*Job*
Each line of the material should be set down exactly. Pictures are not part of the copy.
START Available data
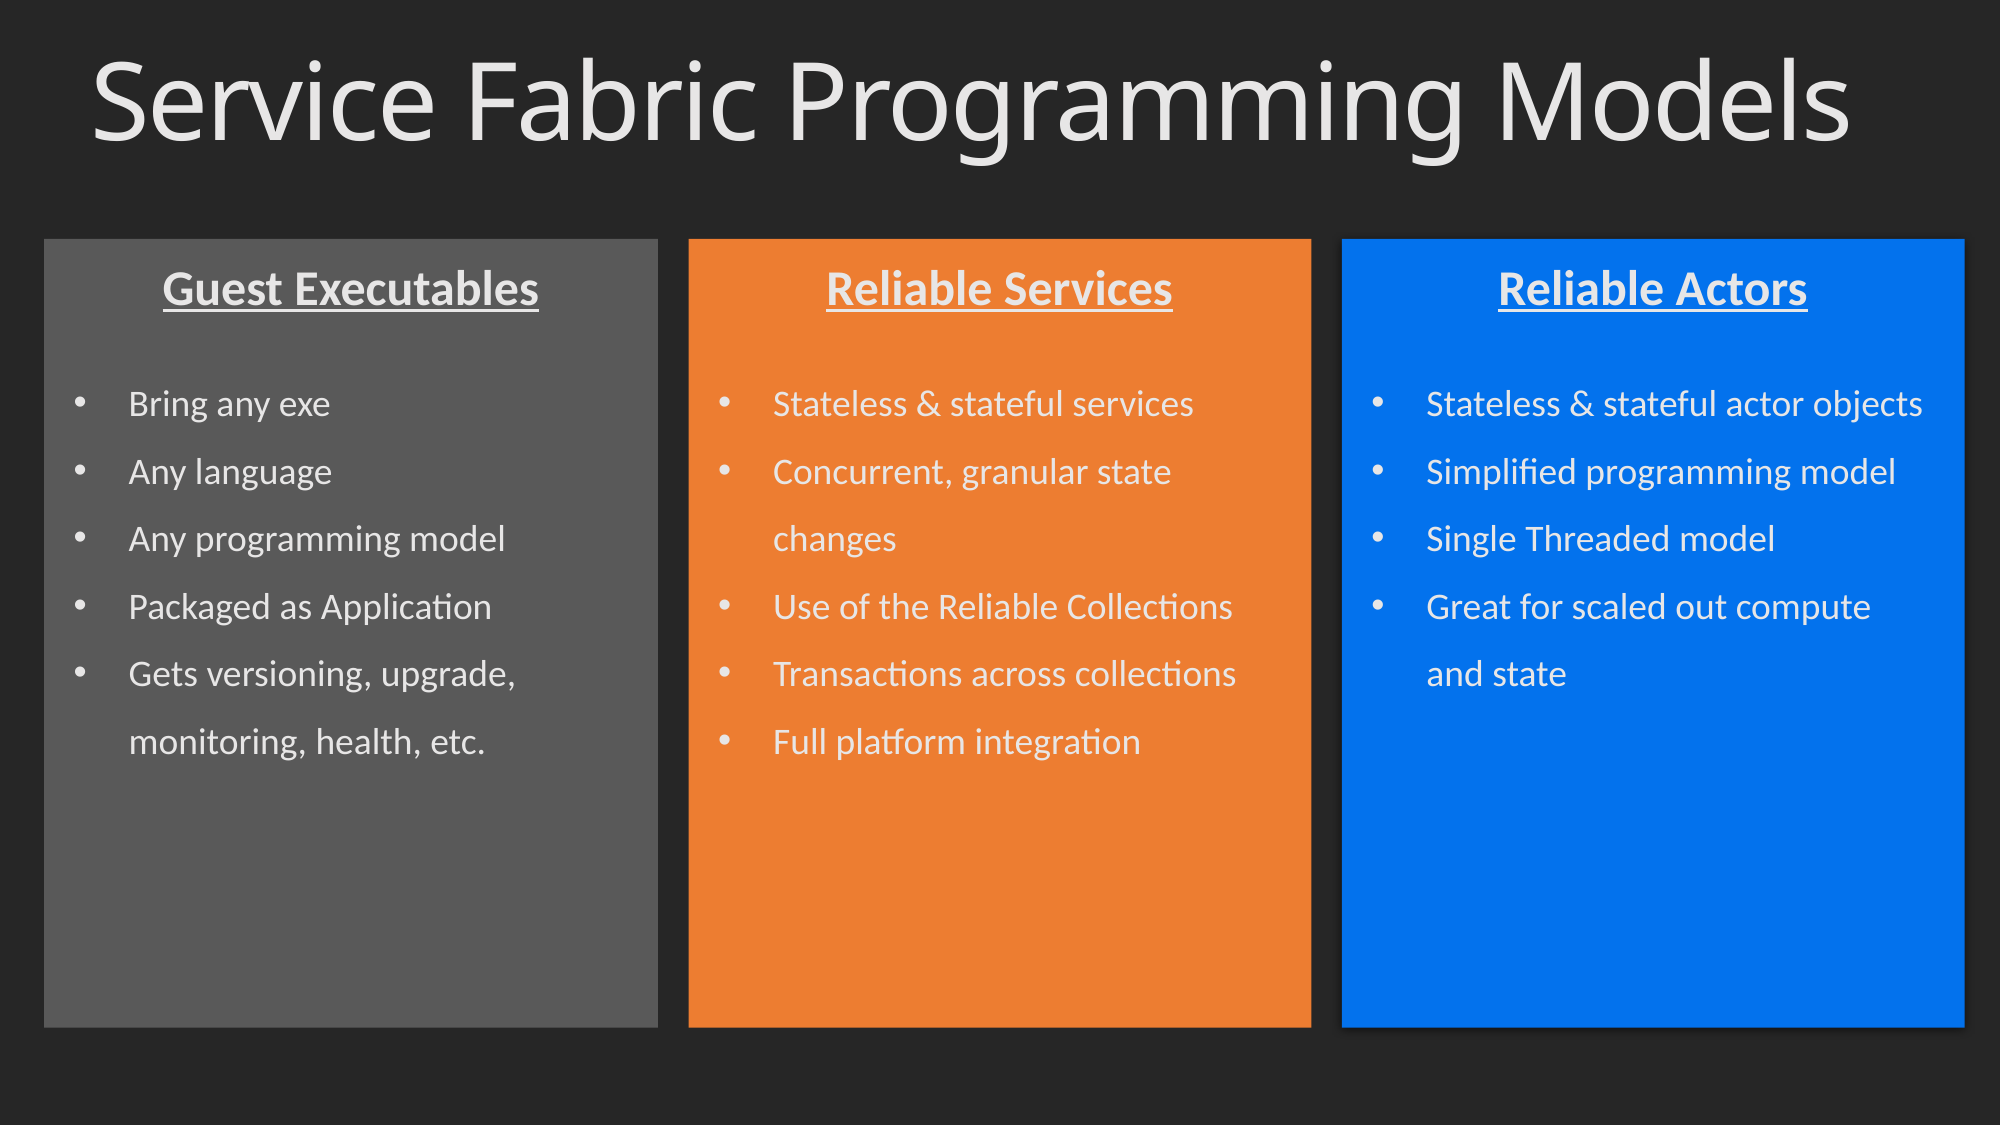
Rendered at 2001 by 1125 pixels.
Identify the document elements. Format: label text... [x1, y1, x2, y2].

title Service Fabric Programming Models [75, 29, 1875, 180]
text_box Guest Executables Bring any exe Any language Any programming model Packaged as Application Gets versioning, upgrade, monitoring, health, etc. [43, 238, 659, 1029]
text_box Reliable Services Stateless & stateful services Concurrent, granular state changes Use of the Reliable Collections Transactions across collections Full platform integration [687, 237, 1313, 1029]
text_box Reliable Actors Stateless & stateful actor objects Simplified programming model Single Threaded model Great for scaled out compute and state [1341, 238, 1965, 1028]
END Available data
*Reply*
Rendered at 2001 by 1125 pixels.
Identify the document elements. Format: label text... [x1, y1, x2, y2].

title Service Fabric Programming Models [75, 29, 1875, 180]
text_box Guest Executables Bring any exe Any language Any programming model Packaged as Application Gets versioning, upgrade, monitoring, health, etc. [43, 238, 659, 1029]
text_box Reliable Services Stateless & stateful services Concurrent, granular state changes Use of the Reliable Collections Transactions across collections Full platform integration [687, 237, 1313, 1029]
text_box Reliable Actors Stateless & stateful actor objects Simplified programming model Single Threaded model Great for scaled out compute and state [1341, 238, 1965, 1028]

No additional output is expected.